* Фрагмент документа
Итак, литература горожан оказалась на вторых ролях. Ее несерьезный характер вызвал к ней несерьезное отношение, что не могло не сказаться на всем ее облике. Ее стали называть уничижительно — куса-дзоси. Сначала появились э-соси («книги с картинками»), напоминавшие «книги с картинками» периода Нара, где текст занимал подчиненное положение, как пояснение к рисункам, затем «красные», «черные», «синие», «желтые книги», различавшиеся по цвету обложки. В «красных» печатались детские сказки. В основном это были переделки в занимательной форме пьес Кабуки, исторических легенд и сказаний. По свидетельству Иэнага, «сущность куса-дзоси заключается в том, что эта литература представляет собой рассказ в картинках, который привлекает к себе читателя не столько текстом, сколько иллюстрациями. В этом отношении куса-дзоси представляют собой специфическую литературную форму, имеющую нечто общее со старыми эмакимоно („повесть в картинках”. — Т.Г.)... Однако в излагаемых куса-дзоси сюжетах очень много нелепостей, далеких от действительных событий, а после того как в качестве иллюстраций к ним стали использовать сцены из театра Кабуки, резко усилилась тенденция к утрате рассказами куса-дзоси самостоятельного характера как произведений художественной литературы» [61, с.162].
Помимо «рассказов о сладострастии» Сайкаку пишет «рассказы о горожанах» и «рассказы о самураях» (букэ-моно) типа «Записей традиций бусидо» (1687) — о мести вассала за господина. В «Моногатари о самурайском долге» (1688) собраны достоверные истории о самураях, пожертвовавших жизнью во имя «долга».
Однако новую страницу в японской литературе открывают бытоописательные повести Сайкаку, стиль и содержание которых определяются вкусами горожан и ритмом городской жизни, здравым смыслом и стремлением к самоутверждению в любви и любовных утехах.

* Сохраненные данные

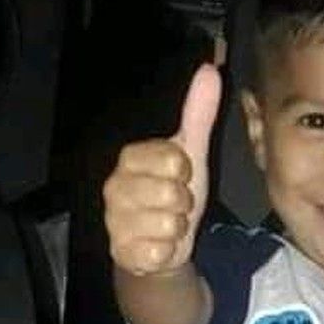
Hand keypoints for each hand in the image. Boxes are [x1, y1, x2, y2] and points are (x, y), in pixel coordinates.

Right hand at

* Рабочее задание
Ответьте по отрывку о японской литературе горожан:
1. Что печаталось в «красных» книгах?
2. Как называются «рассказы о самураях»?
3. В каком году появились «Моногатари о самурайском долге»?
Список получен из иного источника, чем отрывок.

* Ответ к заданию
1. Детские сказки.
2. Букэ-моно.
3. В 1688 году.